FACTORY GROWING JOBS: Yashili's $210 million infant milk formula plant in Pokeno will be commissioned next year.

An endless wave of activity fills the vast Yashili complex at Pokeno.

The $212 million infant milk formula factory will begin production in two months, and there is still plenty of work to be done.

The 70,000 square metre plant is complete, and systems testing is well under way. The boilers have been started, the water treatment plant is complete, and steam and electricity supply to the main plant is functioning. Importantly, input-output testing will soon be under way.

Sitting in his new office overlooking the endless activity is William Zhao, New Zealand general manager for Yashili.

He says the entire build, which started in September last year, has gone well.

"We're on budget and on time," he says.

What remains is signing a deal with a milk supplier. Zhao says Yashili is in talks with two companies and hopes to close a deal with one "soon".

A "high level" agreement with the University of Auckland has also been signed involving nutritional research and product development - all for the Chinese market. But Zhao is not ruling out a tilt at the local market in a few years.

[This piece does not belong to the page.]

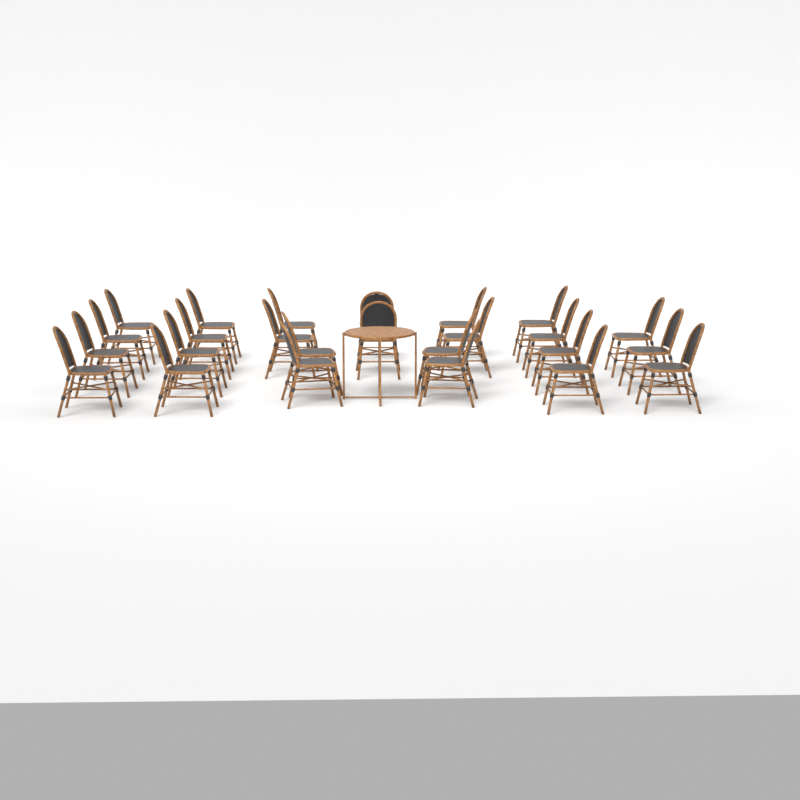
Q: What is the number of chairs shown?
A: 25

For now, Yashili's focus is on commissioning the factory, pencilled in for February 25 next year. That could be held up by the complex compliance scheme in China that the company will need to work through before then, and also depends on getting the much less complicated compliance approval from New Zealand's Ministry for Primary Industries, says Zhao.

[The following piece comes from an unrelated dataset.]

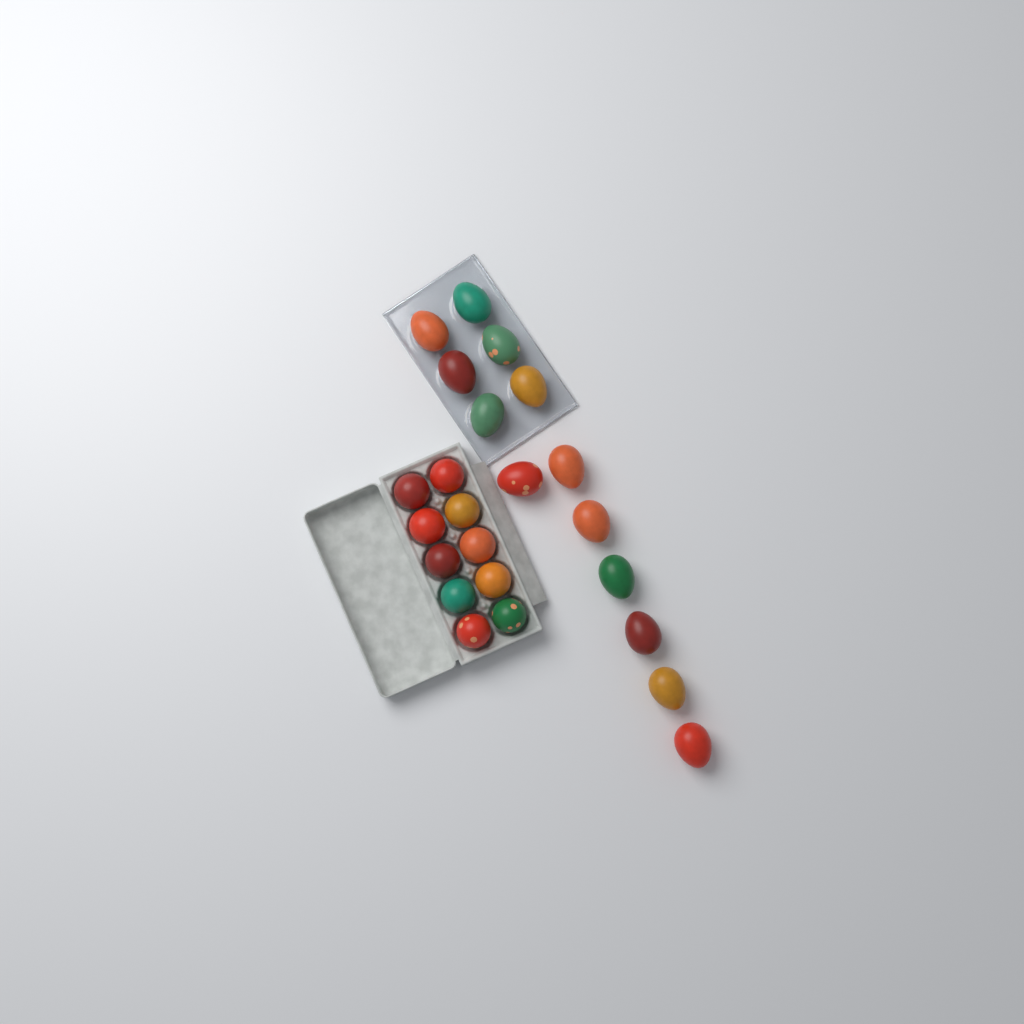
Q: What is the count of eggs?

The build provided work for 350 when construction was at its peak, although that was now down to about 100. Those workers are joined by about 35 fulltime staff whose number will grow to 130 over the next year as the plant builds up to full production. The plant's 41-metre spray dryer will be able to produce up to 8.4 tonnes an hour, says Zhao, helping the factory to pump out 52,000 tonnes of infant milk formula a year.

The massive project is just one of those under way in the Waikato. On the eastern side of the region, the Hauraki District Council says talks are well progressed with Chinese company Allied Faxi Food Co on a planned icecream plant.

Construction should be under way early next year, and as many as 50 local people will be employed in the fully functional factory by the end of 2015.

Two more food companies are also in talks with the council about setting up shop, all good news for a small community like Hauraki, says mayor John Tregidga.

He says economic models show that for every 30 jobs brought to an area, another 12 are created. For every $66,000 spent on a project, another job is created elsewhere. All up, the Allied Faxi Food factory should generate $12m in downstream effects for the local area.

The impact is already being felt in Pokeno, thanks in part to the Yashili build, where the population is estimated to go from a few thousand to as many as 30,000 in the next two decades.

"I think New Zealanders don't actually understand the flow-on effects," says Tregidga.

"In smaller communities like ours, [big investment] can have a dramatic effect."

The mayor isn't worried about the origin of investment, either. Although Chinese investors buying up big blocks of land caused "some concern" for small communities, he doesn't think the same fear is felt over "infrastructure and buildings, because it creates jobs".

"I think that some overseas investment is really good for New Zealand," he says. After all, investors with that much money are in short supply here.

"How many Fonterras have we got in New Zealand?"

Located at Kerepehi Industrial Park between Paeroa and Ngatea, the icecream factory will use local milk to produce up to 10 tonnes of icecream each day, again for the Chinese market.

Zhao says the Waikato just makes sense for a Chinese investor, and he wouldn't be surprised to see more in the area.

"It's close to the ports of Auckland, it's close to the Port of Tauranga.

"It's a traditional dairy area and also has a good labour pool."

But a New Zealand company is getting a bite of the Waikato cherry, too. Fonterra's $120m UHT plant in Waitoa began production in March this year, providing 100 new jobs. With five production lines, the site could produce up to 100 million litres of UHT milk and cream products a year.

All of it will head to the Asian markets, including China, Indonesia, Thailand, and Vietnam.

A few hours' drive from Waitoa, in South Waikato's Lichfield, a $300m upgrade of another Fonterra factory is already under way.

Construction will provide "hundreds" of jobs in the area, according to the dairy giant, and fulltime employment for 50 when complete.

Tregidga points out that it is all a result of New Zealand's free trade agreement with China - regardless of who is building.

That means everyone is winning, so for now, it is simply time for Waikato to get on with enjoying the benefits.